Anyway...I'm still on the Hawkins side that "unexpected stuff gets passed upward." My current pondering is whether the underlying algorithm might be something like a default binary test of "This doesn't matter." Then, when a perception breaks that default (i.e. it does matter because it's not only different, but different in a way that seems important), it gets passed upward. Arguably, this just begs the bigger question of how "importance" is measured. But at least it gets me going thinking about it....

Cognomad makes a case in his/her comment that escalating the unexpected would get bogged down by random noise. But given the length of connections between neurons, I'm not sure this causes the implied problem. That is, it seems plausible that direct connections between neurons at different levels could--once the escalation is established--bypass lots of levels to support the speed of thought. But that's just guessing. And although this is another topic (sorry), I also wonder whether this same mechanism might deal with Cognomad's comment about "deep" hierarchies being slower. If anything, this seems to be exactly what Gladwell, in Blink, called the benefit of expertise: lots of connections offering a deeply textured understanding of a topic allow extremely fast, accurate conclusions.

2 comments:

Boris Kazachenko said...

Thanks for the welcome & linking, great to see someone raising the big questions.
I am not an expert in neuroscience. Human brain is an accident of evolution, full of irrelevant baggage & biases on all levels. I am more concerned with how "ideal" intelligence should work.

My disagreement with Hawkins is somewhat more subtle. It's obvious that there's no sense in resending upward the info that's already there. Rather, the question is how that info is selected for elevation (sorry, I like it better than "escalation":).

Hawkins says the patterns/ features/ concepts are selected for elevation by "invariance". I call it recurrence, generality, accumulated match, or predictive power: same thing in different contexts. These patterns must be sufficiently "expected" on their level but "unexpected" on the higher, destination, level. This means that higher-level patterns, having passed through multiple levels of selection by recurrence, are more general ( & less novel) than those on lower levels.
So, what I object to is that Hawkins is trying to have it both ways.

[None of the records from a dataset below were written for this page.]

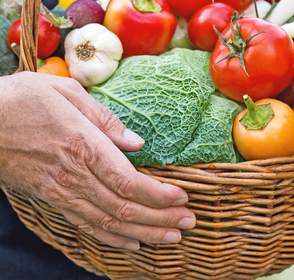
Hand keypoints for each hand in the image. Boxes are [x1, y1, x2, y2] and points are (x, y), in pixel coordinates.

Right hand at [0, 72, 195, 249]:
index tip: (183, 197)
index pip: (128, 181)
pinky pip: (85, 225)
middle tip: (189, 222)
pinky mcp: (50, 199)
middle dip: (161, 217)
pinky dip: (111, 237)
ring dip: (144, 232)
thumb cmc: (21, 100)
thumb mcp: (66, 93)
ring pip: (109, 221)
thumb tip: (136, 143)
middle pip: (125, 207)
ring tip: (172, 236)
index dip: (158, 195)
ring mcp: (61, 191)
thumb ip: (105, 119)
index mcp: (83, 145)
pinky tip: (132, 243)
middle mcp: (74, 175)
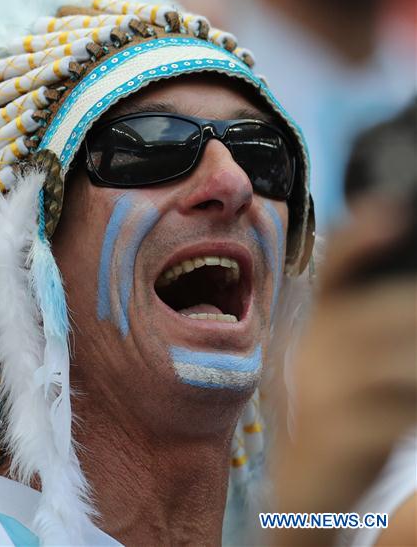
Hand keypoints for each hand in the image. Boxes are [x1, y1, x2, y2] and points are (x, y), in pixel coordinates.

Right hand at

It seems obvious to me that if the purpose is to predict, which can only be done by projecting past recurrence, then such recurrence is what the hierarchy must select for.

The interesting point is that change does appear to be valuable too. However, I believe here we're dealing with "contrast" effect: the value of change is determined by, & subtracted from, the recurrent pattern it interrupts. In other words, change has "negative" value, it's important only to the extent that it cancels positive predictive value of the interrupted pattern.
The change within noise does not interrupt any pattern & has no independent value.
I don't know if you want to get into precise economics of the matter :).

By random noise I don't necessarily mean that generated by the brain itself, the environment (mediated by senses) is full of it too. In fact, the difference between noise & a pattern is a matter of degree & is subject-dependent. I don't see how the length of connections makes any difference here.

Regarding depth vs speed of a hierarchy:
Cross-level shortcuts would in effect "flatten" the hierarchy, bypassing filtering function of the intermediate levels. It's a great way to speed things up after learning, but would impair future learning ability by reallocating resources from generalization (critical thinking) to retrieval (as in expert system). Perhaps that's what happens to the experts.
Actually, another trade-off is that lesser critical recurrence per level would allow one to build deeper hierarchy faster, at the expence of selectiveness (less critical thinking).

BTW, call me a sexist but I thought my gender was an easy guess. I've never heard of a woman seriously & independently interested in this kind of generalizations (I'd love to be proven wrong). Also, I've read it somewhere that women have higher proportion of white to grey matter than men :).

Todor "Tosh" Arnaudov - Twenkid said...

Cool blog - "we are not alone"!

cognomad, I know one woman which is very advanced... and she was trying to discuss such type of high-level AI stuff back in 2004.